A verbatim copy of the listing is what is needed, minus any pictures.

*** Opening Input data ***

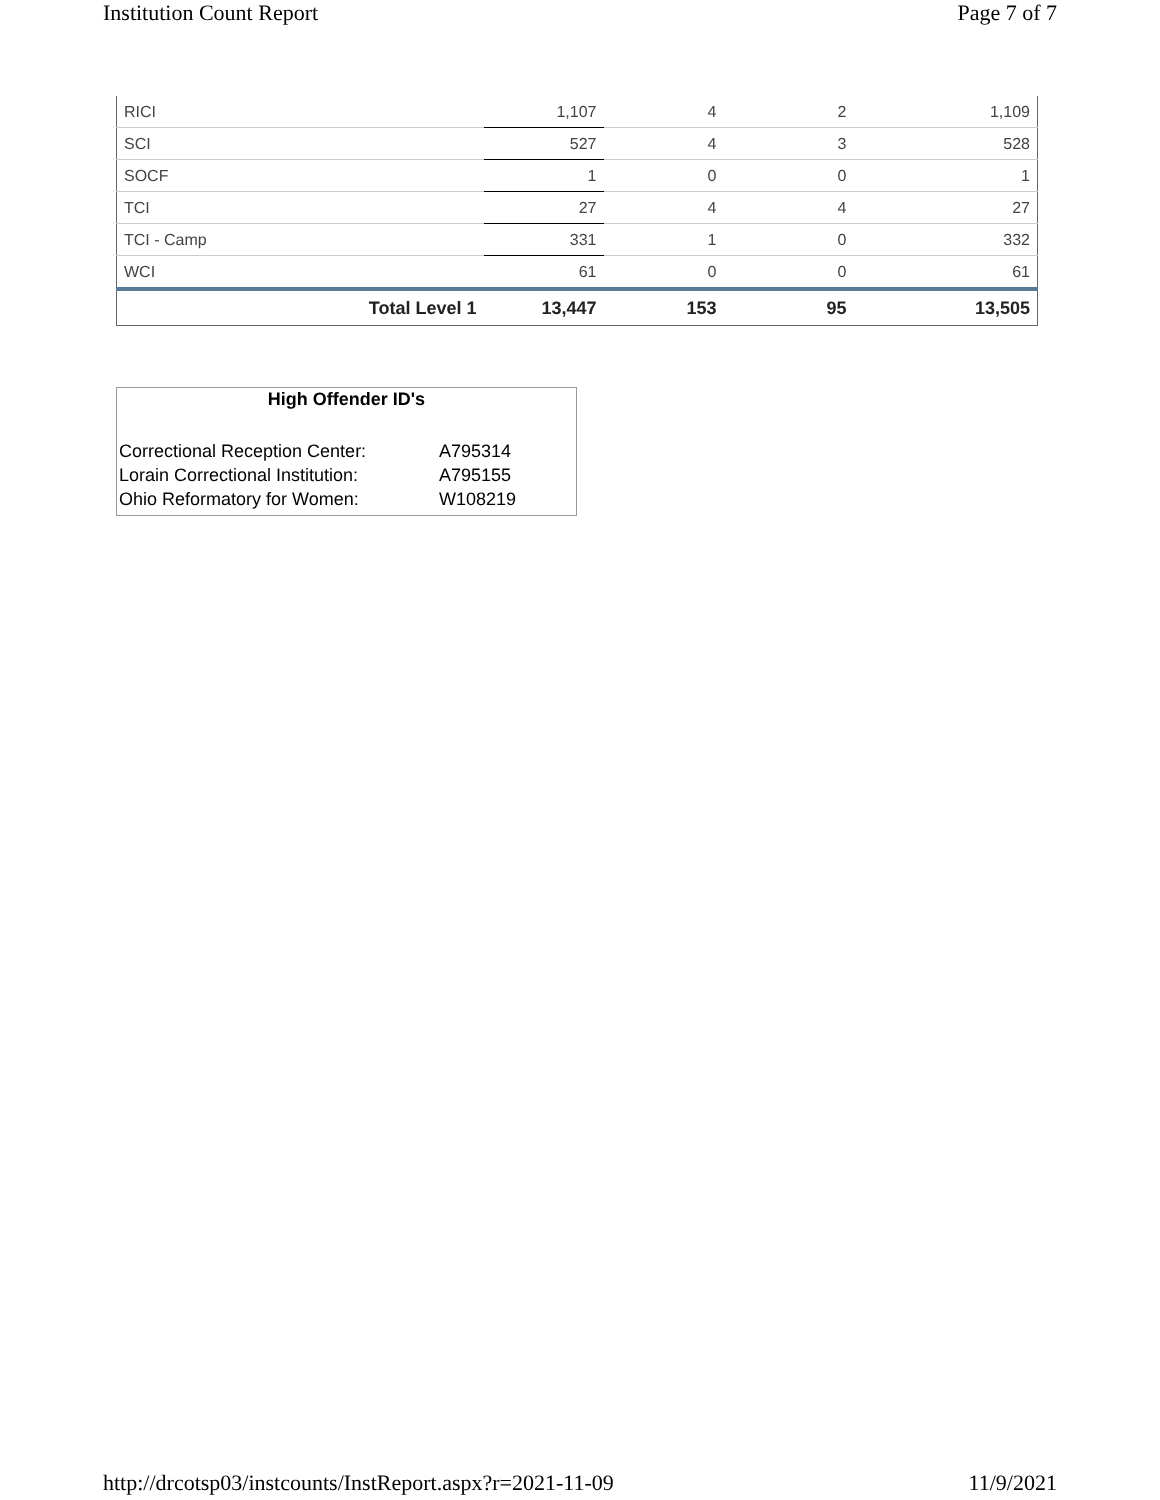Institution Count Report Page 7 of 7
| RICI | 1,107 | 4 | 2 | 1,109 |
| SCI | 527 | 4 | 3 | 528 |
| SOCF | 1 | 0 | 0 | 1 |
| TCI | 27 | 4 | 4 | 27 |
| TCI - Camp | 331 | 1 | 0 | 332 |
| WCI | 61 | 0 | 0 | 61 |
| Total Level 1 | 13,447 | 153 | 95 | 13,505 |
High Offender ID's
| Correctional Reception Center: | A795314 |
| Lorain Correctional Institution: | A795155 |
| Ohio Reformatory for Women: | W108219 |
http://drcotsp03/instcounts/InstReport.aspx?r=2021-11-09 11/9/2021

*** Closing Input data ***

> Exercise result:
Institution Count Report Page 7 of 7
| RICI | 1,107 | 4 | 2 | 1,109 |
| SCI | 527 | 4 | 3 | 528 |
| SOCF | 1 | 0 | 0 | 1 |
| TCI | 27 | 4 | 4 | 27 |
| TCI - Camp | 331 | 1 | 0 | 332 |
| WCI | 61 | 0 | 0 | 61 |
| Total Level 1 | 13,447 | 153 | 95 | 13,505 |
High Offender ID's
| Correctional Reception Center: | A795314 |
| Lorain Correctional Institution: | A795155 |
| Ohio Reformatory for Women: | W108219 |
http://drcotsp03/instcounts/InstReport.aspx?r=2021-11-09 11/9/2021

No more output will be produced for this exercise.